I've wondered about what will become of Kelly, myself. Among his previous exploits, he raised money for an alderman whose brother determined how much Kelly got paid for roofing work at O'Hare, his sister landed a do-nothing job at the Bureau of Real Estate Professions, and threatened to sue Dick Mell, the Governor's father-in-law, for questioning the Blagfather's ethics.
Kelly is not mentioned by name in Rezko's indictment, but everyone's reporting that he is "Individual B." Individual B is alleged to have participated in a crooked scheme with Rezko and others to make sure that the Teachers Retirement System used investors and lawyers that he and Rezko recommended. According to a guilty plea by another player involved in this corrupt cabal, those investors and lawyers were then to be shaken down on behalf of Blagojevich's campaign fund.

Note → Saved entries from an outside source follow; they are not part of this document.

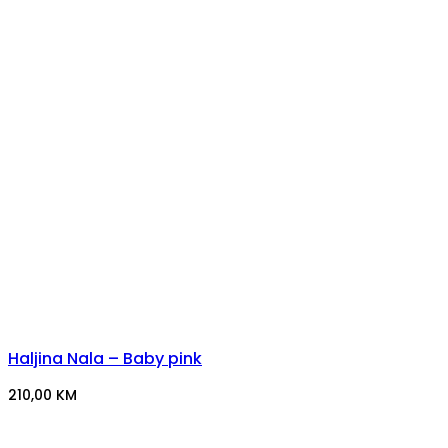
Haljina Nala – Baby pink
210,00
KM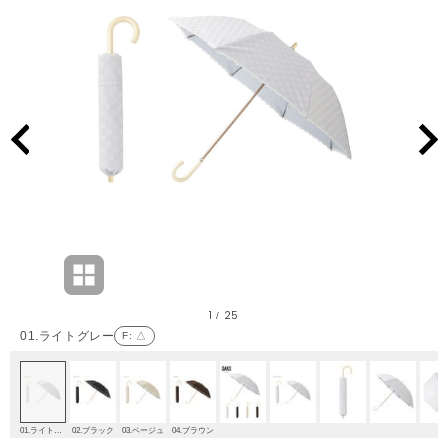
1
25
/
01.ライトグレー
F
: △
01.ライトグレー
02.ブラック
03.ベージュ
04.ブラウン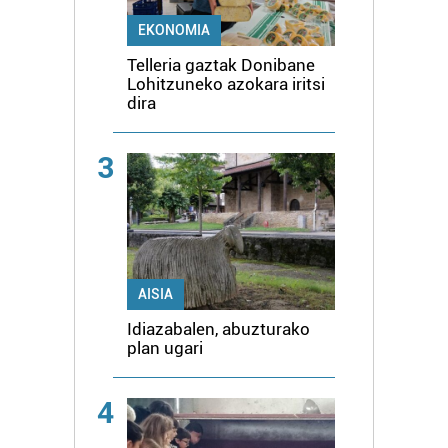
EKONOMIA
Telleria gaztak Donibane
Lohitzuneko azokara iritsi
dira
3
AISIA
Idiazabalen, abuzturako
plan ugari
4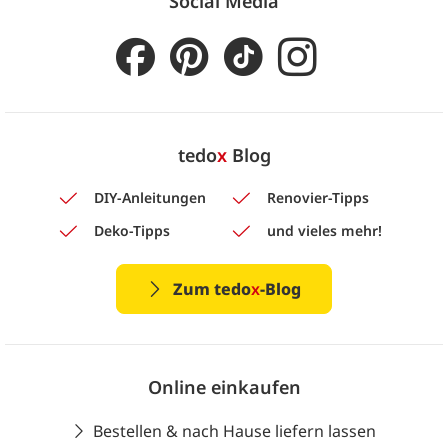
Social Media
tedo
x
Blog
DIY-Anleitungen
Renovier-Tipps
Deko-Tipps
und vieles mehr!
Zum tedo
x
-Blog
Online einkaufen
Bestellen & nach Hause liefern lassen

The governor has spent millions of dollars on TV ads depicting his opponent Judy Baar Topinka as a "George Ryan Republican," but the most ironic part of this scandal is that the governor's guys were allegedly teamed up with some of the most entrenched Republican players in Illinois. Stu Levine was the ringleader and Bill Cellini is alleged to have been a facilitator. Levine has been a player for years. Cellini is the founding father of pinstripe patronage.

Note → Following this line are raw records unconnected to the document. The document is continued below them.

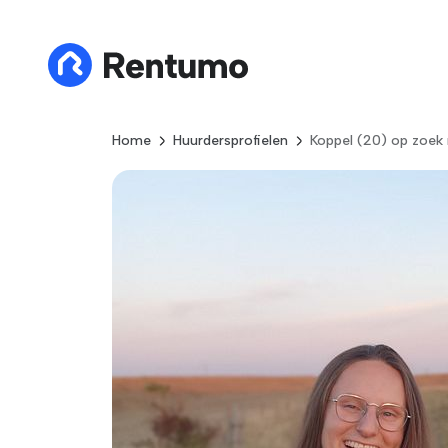
Home
Huurdersprofielen
Koppel (20) op zoek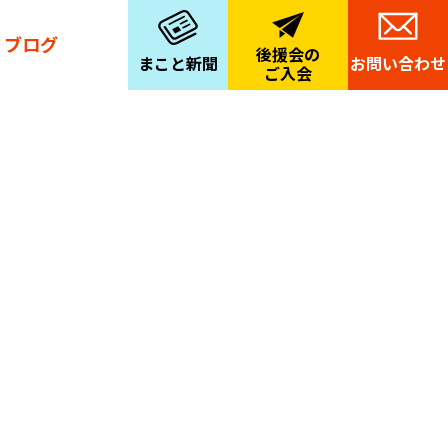
ブログ
後援会の
まこと新聞
お問い合わせ
ご入会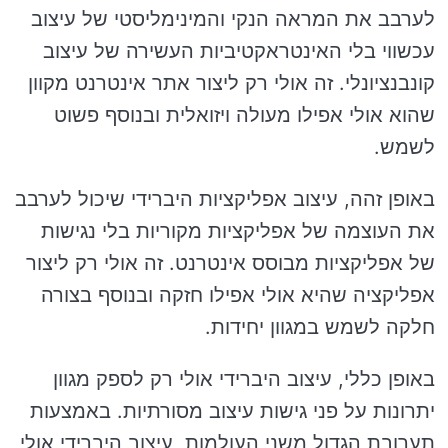
לערבב את המראה הנקי והמינימליסטי של עיצוב
עכשווי בלי האינטראקטיביות העשירה של עיצוב
קונבנציונלי. זה אולי רק ליצור אתר אינטרנט מקוון
שהוא אולי אפילו מעולה ויזואלית ובנוסף פשוט
לשמש.
באופן זהה, עיצוב אפליקציות היברידי שיכול לערבב
את העוצמה של אפליקציות מקוריות בלי נגישות
של אפליקציות מבוסס אינטרנט. זה אולי רק ליצור
אפליקציה שהיא אולי אפילו חזקה ובנוסף בצורה
חלקה לשמש במגוון יחידות.
באופן כללי, עיצוב היברידי אולי רק לספק מגוון
יתרונות על פני גישות עיצוב מסורתיות. באמצעות
תערובת הגדול משני העולמות, עיצוב היברידי אולי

Meanwhile, the governor didn't see a thing and is totally clean. Or so he says. I'm not so sure.
Remember Al Capone's response in The Untouchables to the accusation he ran his business empire through violence?

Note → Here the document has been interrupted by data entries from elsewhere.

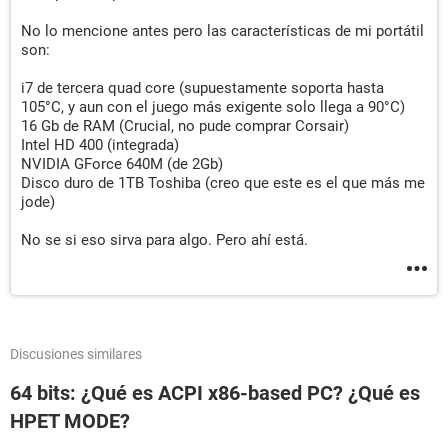
No lo mencione antes pero las características de mi portátil
son:
i7 de tercera quad core (supuestamente soporta hasta
105°C, y aun con el juego más exigente solo llega a 90°C)
16 Gb de RAM (Crucial, no pude comprar Corsair)
Intel HD 400 (integrada)
NVIDIA GForce 640M (de 2Gb)
Disco duro de 1TB Toshiba (creo que este es el que más me
jode)
No se si eso sirva para algo. Pero ahí está.
Discusiones similares
64 bits: ¿Qué es ACPI x86-based PC? ¿Qué es
HPET MODE?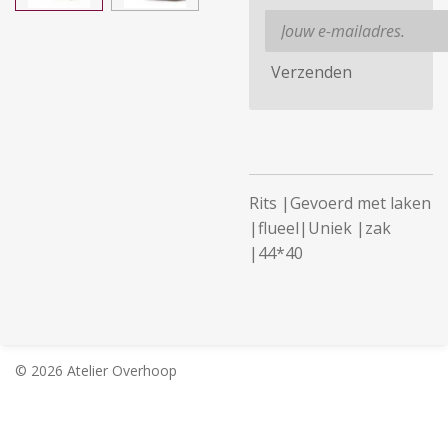
Verzenden
Rits |Gevoerd met laken
|flueel|Uniek |zak
|44*40
© 2026 Atelier Overhoop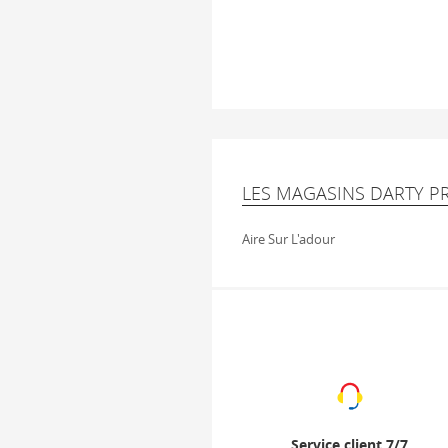
LES MAGASINS DARTY P
Aire Sur L'adour
Service client 7/7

"I grew up in a tough neighbourhood. We used to say, 'You can get further with a kind word and a gun than you can with just a kind word.' And in that neighbourhood it might've been true. And sometimes your reputation follows you. There is violence in Chicago, but not by me and not by anybody l employ, because it's not good business.
That's basically been Blagojevich's defense since all this started unravelling. In fact, Rod is now claiming that he hasn't seen Rezko in months. Next week, he'll completely throw him under the campaign bus and claim he hardly knew the guy, like he did with longtime friends Dominic Longo and Daniel Stefanski (who, ironically, was made a deputy director of the Department of Transportation, despite being a repeat DUI offender who eventually wound up nearly killing a number of motorists in yet another drunken joyride, finally getting crammed into the back of a squad car by three cops while shouting "Do you know who I am?!").

That's what it's like knowing Rod Blagojevich: One sunny day, he's telling you how you're going to get rich together if you'll just hold the bag, the next day, you're getting handcuffed and he's disavowed all knowledge of your existence, just like Mission: Impossible, but without any of the redeeming elements. The guy's father-in-law had him pegged.

It's not a partisan issue, it's a Chicago Machine issue, and if there is a just God, they're all going to prison.